- Opening Delimiter -

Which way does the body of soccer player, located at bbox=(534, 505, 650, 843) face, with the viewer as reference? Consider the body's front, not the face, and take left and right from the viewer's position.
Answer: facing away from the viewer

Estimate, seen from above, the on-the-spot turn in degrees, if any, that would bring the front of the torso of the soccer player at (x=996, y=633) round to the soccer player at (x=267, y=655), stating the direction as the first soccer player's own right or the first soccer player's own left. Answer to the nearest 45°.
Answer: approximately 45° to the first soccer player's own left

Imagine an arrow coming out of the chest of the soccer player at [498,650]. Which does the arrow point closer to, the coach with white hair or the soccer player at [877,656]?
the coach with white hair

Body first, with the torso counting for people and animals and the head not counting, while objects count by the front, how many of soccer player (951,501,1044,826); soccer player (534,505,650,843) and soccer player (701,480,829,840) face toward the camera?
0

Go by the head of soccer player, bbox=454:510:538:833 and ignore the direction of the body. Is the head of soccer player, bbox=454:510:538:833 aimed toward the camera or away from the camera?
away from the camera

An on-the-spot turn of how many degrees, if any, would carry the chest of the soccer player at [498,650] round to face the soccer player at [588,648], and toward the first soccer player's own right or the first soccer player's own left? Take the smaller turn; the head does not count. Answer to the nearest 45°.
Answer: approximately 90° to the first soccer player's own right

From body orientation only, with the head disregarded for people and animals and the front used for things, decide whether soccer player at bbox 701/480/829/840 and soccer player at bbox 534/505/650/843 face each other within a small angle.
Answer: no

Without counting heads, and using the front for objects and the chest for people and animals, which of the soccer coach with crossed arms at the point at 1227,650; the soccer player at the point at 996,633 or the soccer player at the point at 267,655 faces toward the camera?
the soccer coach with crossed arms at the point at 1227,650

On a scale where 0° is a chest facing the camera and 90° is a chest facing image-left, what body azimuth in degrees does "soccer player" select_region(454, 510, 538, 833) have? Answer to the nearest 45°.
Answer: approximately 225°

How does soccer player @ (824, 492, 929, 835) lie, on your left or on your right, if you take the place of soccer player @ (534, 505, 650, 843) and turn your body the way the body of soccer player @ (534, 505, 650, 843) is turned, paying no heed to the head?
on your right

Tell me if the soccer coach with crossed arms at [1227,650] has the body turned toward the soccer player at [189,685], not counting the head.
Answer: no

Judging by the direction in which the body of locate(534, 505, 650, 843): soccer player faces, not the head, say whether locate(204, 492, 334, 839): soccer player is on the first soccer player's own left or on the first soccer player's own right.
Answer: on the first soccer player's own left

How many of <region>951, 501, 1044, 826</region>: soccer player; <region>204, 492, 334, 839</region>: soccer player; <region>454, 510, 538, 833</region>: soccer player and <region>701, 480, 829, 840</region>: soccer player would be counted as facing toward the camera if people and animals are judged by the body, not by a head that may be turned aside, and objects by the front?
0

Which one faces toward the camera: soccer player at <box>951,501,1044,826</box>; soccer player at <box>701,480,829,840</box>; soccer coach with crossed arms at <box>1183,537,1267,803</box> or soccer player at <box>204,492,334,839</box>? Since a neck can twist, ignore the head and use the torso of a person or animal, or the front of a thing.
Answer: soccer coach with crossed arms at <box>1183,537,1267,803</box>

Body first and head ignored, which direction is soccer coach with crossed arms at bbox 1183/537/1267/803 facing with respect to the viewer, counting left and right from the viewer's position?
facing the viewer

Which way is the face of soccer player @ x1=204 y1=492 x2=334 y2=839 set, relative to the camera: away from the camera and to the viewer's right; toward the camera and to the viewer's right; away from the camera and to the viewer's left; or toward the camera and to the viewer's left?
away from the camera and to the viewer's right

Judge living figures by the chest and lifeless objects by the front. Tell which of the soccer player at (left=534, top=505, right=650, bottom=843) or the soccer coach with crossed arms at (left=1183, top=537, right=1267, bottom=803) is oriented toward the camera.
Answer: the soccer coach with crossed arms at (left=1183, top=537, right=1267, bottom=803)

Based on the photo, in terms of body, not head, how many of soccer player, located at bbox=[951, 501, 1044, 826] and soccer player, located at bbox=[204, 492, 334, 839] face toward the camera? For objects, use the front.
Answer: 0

- Closing Delimiter -

Write out all of the records again, switching "torso" to "upper body" and leaving everything else unchanged.

Which way does the body of soccer player, located at bbox=(534, 505, 650, 843) face, with the viewer as reference? Consider the body's front, not the face, and take left and right from the viewer's position.
Answer: facing away from the viewer

Estimate, seen from above, the on-the-spot turn in degrees, if any, that would bring the front of the upper body of the soccer player at (x=996, y=633) round to the soccer player at (x=267, y=655), stating the direction as the first soccer player's own right or the first soccer player's own left. Answer to the nearest 45°.
Answer: approximately 45° to the first soccer player's own left

Imagine an arrow coming out of the chest of the soccer player at [498,650]. Which does the arrow point closer to, the coach with white hair or the soccer player at [877,656]?
the coach with white hair

Body first, with the upper body counting for people and animals and the head not counting, while objects count by the front, how many of soccer player (951,501,1044,826); soccer player (534,505,650,843) and soccer player (701,480,829,840) face toward the camera?
0

Go by the head of soccer player, bbox=454:510:538:833 and ignore the direction of the body. Is the head of soccer player, bbox=454:510:538:833 aimed toward the camera or away from the camera?
away from the camera

An on-the-spot turn of how many degrees, if any, would carry the chest of the soccer player at [498,650] round to face the soccer player at [588,648], and toward the first soccer player's own right or the first soccer player's own left? Take the smaller turn; the head does not count. Answer to the nearest 45°.
Answer: approximately 90° to the first soccer player's own right

From body orientation only, with the head disregarded for people and animals and the front used for things, decide whether soccer player at bbox 701/480/829/840 and soccer player at bbox 534/505/650/843 face each other within a small angle.
Answer: no

Without counting heads, and using the front for objects and the chest for people and animals, which of the soccer coach with crossed arms at the point at 1227,650; the soccer player at the point at 996,633 or the soccer player at the point at 267,655 faces toward the camera?
the soccer coach with crossed arms at the point at 1227,650

On a scale where 0° is a chest facing the camera and 90° is a chest facing image-left, what body azimuth in degrees does "soccer player" select_region(454, 510, 538, 833) have? Answer to the nearest 45°.
Answer: approximately 225°

How does soccer player @ (824, 492, 929, 835) lie, on your left or on your right, if you take the place of soccer player @ (534, 505, 650, 843) and turn your body the way the body of soccer player @ (534, 505, 650, 843) is turned, paying no heed to the head?
on your right

Tell me if the soccer coach with crossed arms at [1227,650] has the body turned toward the soccer player at [189,685], not counting the head.
Answer: no

Judging by the direction in which the body of locate(534, 505, 650, 843): soccer player faces, not the head, say whether locate(204, 492, 334, 839): soccer player is on the first soccer player's own left or on the first soccer player's own right.
Answer: on the first soccer player's own left

How many of <region>951, 501, 1044, 826</region>: soccer player; <region>204, 492, 334, 839</region>: soccer player; <region>454, 510, 538, 833</region>: soccer player and <region>701, 480, 829, 840</region>: soccer player would be counted as facing toward the camera if people and animals are judged by the body, not by a head that may be turned aside, and objects by the front?
0

Which one faces toward the camera: soccer player at <box>951,501,1044,826</box>; soccer player at <box>701,480,829,840</box>; soccer coach with crossed arms at <box>1183,537,1267,803</box> or soccer player at <box>204,492,334,839</box>? Since a neck can twist, ignore the head and use the upper body of a person or animal, or the front of a thing.
Answer: soccer coach with crossed arms at <box>1183,537,1267,803</box>

Body first and head ignored, which direction is soccer coach with crossed arms at bbox 1183/537/1267/803 facing with respect to the viewer, counting left and right from the viewer's position?
facing the viewer

Which way is the face of soccer player @ x1=204 y1=492 x2=334 y2=839 set, relative to the camera: away from the camera and to the viewer's right; toward the camera and to the viewer's right; away from the camera and to the viewer's left; or toward the camera and to the viewer's left?
away from the camera and to the viewer's right

Judge living figures by the chest and lifeless objects by the front. Tell which of the soccer player at (left=534, top=505, right=650, bottom=843) or the soccer coach with crossed arms at (left=1183, top=537, right=1267, bottom=803) is oriented toward the camera.
Answer: the soccer coach with crossed arms at (left=1183, top=537, right=1267, bottom=803)

Based on the photo, in terms of body, not head, how many of soccer player, located at bbox=[951, 501, 1044, 826] and soccer player, located at bbox=[204, 492, 334, 839] face toward the camera? For objects, use the front.
Answer: 0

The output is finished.